**Task instructions**
Reproduce the stretch from the line containing "class: Asteroidea" through the line containing "genus: Portulaca", changing every "scientific name" to "binomial name" and keeping all else as it stands.

### Dataset records ###

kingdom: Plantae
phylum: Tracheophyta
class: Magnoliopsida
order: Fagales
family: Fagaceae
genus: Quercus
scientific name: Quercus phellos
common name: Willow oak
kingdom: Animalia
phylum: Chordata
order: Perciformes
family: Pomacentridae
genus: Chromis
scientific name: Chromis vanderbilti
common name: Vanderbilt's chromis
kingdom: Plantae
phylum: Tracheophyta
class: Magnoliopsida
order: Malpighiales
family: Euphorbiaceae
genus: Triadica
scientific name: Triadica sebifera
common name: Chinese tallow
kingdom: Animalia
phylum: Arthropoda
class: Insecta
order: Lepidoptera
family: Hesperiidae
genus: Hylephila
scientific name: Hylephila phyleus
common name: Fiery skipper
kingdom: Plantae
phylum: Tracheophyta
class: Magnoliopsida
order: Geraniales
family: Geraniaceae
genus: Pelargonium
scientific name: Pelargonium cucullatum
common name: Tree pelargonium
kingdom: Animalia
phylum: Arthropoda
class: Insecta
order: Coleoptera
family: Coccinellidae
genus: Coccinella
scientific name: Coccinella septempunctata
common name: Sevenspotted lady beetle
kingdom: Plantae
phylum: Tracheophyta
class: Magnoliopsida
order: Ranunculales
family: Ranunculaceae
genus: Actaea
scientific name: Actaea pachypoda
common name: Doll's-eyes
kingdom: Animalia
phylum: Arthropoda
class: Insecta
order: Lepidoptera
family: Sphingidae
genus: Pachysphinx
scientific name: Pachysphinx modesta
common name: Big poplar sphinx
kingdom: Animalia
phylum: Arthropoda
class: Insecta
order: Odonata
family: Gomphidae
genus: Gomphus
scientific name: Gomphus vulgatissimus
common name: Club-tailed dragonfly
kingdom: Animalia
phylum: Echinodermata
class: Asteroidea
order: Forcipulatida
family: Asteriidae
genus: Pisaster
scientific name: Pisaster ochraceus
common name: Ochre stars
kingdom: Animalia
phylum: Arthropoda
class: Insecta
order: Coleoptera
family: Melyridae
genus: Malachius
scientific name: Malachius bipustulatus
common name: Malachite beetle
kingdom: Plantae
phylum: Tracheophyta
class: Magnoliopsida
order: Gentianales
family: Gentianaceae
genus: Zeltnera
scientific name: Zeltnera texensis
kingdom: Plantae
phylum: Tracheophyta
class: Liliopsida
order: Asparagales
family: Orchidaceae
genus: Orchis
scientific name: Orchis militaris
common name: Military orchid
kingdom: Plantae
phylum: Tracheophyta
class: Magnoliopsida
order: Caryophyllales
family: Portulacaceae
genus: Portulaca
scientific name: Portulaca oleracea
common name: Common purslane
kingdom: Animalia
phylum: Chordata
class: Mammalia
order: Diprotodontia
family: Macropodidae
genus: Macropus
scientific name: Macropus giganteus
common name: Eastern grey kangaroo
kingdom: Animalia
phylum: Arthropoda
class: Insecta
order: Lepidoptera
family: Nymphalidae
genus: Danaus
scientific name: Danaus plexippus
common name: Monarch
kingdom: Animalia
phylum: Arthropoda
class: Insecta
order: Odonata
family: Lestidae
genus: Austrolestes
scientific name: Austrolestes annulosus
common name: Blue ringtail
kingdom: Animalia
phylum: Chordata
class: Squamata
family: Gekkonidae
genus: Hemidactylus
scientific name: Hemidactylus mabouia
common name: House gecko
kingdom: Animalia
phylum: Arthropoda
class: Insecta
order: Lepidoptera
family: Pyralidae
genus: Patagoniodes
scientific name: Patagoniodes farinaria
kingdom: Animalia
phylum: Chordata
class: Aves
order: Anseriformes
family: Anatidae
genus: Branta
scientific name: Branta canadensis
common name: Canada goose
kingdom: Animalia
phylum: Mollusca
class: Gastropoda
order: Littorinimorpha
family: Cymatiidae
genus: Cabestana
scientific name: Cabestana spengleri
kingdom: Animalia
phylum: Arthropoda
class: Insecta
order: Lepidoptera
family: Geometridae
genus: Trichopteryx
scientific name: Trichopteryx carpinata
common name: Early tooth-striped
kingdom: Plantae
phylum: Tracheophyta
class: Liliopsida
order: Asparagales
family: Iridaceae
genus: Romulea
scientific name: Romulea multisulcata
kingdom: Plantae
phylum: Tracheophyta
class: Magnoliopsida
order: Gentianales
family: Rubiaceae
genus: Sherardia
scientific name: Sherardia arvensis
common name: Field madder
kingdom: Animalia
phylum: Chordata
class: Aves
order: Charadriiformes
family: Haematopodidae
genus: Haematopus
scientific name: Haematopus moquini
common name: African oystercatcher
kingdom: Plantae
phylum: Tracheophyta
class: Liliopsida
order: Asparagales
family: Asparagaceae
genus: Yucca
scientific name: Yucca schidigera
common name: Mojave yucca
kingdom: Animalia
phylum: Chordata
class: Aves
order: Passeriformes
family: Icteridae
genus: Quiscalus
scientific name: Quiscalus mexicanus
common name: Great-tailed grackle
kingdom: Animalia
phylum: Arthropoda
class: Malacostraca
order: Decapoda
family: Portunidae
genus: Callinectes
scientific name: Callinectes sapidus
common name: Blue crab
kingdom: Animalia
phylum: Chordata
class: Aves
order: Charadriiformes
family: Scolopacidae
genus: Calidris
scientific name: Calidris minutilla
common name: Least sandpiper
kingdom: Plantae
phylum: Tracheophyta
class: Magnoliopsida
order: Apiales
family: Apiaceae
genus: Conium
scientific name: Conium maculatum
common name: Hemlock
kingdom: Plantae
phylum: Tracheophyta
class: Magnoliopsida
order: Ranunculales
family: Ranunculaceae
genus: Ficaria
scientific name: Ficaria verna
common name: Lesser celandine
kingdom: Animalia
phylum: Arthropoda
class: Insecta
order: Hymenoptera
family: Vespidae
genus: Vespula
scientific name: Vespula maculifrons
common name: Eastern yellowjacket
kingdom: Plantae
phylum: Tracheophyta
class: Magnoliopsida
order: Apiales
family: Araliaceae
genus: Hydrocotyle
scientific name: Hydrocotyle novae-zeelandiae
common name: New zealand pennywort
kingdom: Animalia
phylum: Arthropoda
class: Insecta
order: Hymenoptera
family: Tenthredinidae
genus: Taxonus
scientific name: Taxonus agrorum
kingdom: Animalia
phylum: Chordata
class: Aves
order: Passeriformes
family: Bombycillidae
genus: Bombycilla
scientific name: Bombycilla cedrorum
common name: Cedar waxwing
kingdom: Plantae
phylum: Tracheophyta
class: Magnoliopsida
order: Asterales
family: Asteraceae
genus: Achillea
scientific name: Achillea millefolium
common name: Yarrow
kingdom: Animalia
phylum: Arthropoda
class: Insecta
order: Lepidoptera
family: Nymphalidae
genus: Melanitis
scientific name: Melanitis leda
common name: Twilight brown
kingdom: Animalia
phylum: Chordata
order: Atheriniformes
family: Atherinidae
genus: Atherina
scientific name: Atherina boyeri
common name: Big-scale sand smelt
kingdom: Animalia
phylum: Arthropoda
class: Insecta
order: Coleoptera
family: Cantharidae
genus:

###

**Written reply**
class: Asteroidea
order: Forcipulatida
family: Asteriidae
genus: Pisaster
binomial name: Pisaster ochraceus
common name: Ochre stars
kingdom: Animalia
phylum: Arthropoda
class: Insecta
order: Coleoptera
family: Melyridae
genus: Malachius
binomial name: Malachius bipustulatus
common name: Malachite beetle
kingdom: Plantae
phylum: Tracheophyta
class: Magnoliopsida
order: Gentianales
family: Gentianaceae
genus: Zeltnera
binomial name: Zeltnera texensis
kingdom: Plantae
phylum: Tracheophyta
class: Liliopsida
order: Asparagales
family: Orchidaceae
genus: Orchis
binomial name: Orchis militaris
common name: Military orchid
kingdom: Plantae
phylum: Tracheophyta
class: Magnoliopsida
order: Caryophyllales
family: Portulacaceae
genus: Portulaca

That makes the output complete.